Unwrapping Paid Leave for 2020

After these holidays, Washingtonians get the gift of time

When my father was in his last months of his life, I waited until the very last few week to ask my employer for time off to spend time with him and assist my mother with the endless decisions and tasks. Not to mention letting her have some needed rest.  I waited to the very end because I didn’t want to miss out on salary, as I was afraid of not having enough money to cover my bills.

If I had had 12 weeks of paid leave to spend time with my father, I would have said so much more, would have had my 3-year-old spend more time with him (because he always brought a smile to my father’s face) and I would have probably brought my dad home earlier. Instead, he spend most of his ill time at the hospital because we didn’t have the capacity to care for him at home.

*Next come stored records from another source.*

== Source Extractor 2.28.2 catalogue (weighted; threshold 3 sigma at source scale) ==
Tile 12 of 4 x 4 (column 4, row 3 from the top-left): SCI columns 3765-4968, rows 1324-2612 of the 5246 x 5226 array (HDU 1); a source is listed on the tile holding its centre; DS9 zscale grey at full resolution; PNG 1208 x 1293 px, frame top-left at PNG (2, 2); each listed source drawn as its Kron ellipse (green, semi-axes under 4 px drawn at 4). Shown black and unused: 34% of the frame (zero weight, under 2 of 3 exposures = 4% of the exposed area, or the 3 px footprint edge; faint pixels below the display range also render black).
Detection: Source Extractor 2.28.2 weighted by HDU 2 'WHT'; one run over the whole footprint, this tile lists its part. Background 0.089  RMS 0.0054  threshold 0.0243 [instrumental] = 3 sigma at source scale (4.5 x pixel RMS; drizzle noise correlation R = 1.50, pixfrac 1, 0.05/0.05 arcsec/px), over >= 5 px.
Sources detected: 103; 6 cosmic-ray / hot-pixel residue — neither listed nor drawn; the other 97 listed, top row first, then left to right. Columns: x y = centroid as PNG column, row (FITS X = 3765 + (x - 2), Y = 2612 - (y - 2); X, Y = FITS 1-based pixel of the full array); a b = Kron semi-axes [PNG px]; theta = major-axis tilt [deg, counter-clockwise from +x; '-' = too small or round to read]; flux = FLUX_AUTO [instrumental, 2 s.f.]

Whether or not they get paid time off to be with their families this holiday season, workers will get a huge gift after it — paid time off to heal and be with loved ones when they need it most.

Washington’s Paid Family and Medical Leave program starts January 2, guaranteeing workers paid leave to recover from serious illnesses, to bring a new child into the family, or to care for an ill family member. Paid leave translates into precious time to care, express compassion, heal and bond during the big events in family life.

Things are about to change with Washington’s new paid leave policy.

The gift of time for a new child

The gift of time for nurturing a new child – whether a foster or adopted child or newborn – is priceless. It will go a long way towards assuring the health and wellbeing of the child and their ability to connect and build strong relationships with others. All parents can take up to 12 weeks, and birth mothers can add medical leave to recover from childbirth or deal with pregnancy complications, totaling 16 or up to 18 weeks off, depending on circumstances.

The gift of time for caring for a seriously ill family member

The gift of time to spend with an elderly parent during the last stages of their life allows for saying goodbye, I love yous, and getting closure on family matters. It also enables arranging appropriate care and making end-of-life decisions. Paid family leave will ease the difficult moments, allowing people to spend time with a seriously ill loved one without worrying about paying their bills.

The gift of time for a family member’s military service

The gift of time when a loved one is called up for military deployment allows family members to manage the chaos during deployment, whether it is making new living arrangements, finding childcare, or taking some R&R to spend quality time with a spouse or child. Paid family leave prevents family crises and keeps families together.

The gift of time to heal from serious illnesses

The time to heal from surgery, chemotherapy or a bad car accident without stressing about paying the bills means better health and fewer relapses. Medical leave will go a long way towards allowing people to treat illnesses early and getting them back to work and all their other activities.

The gift of time will bring much needed peace, joy and some financial stability for many families in Washington State.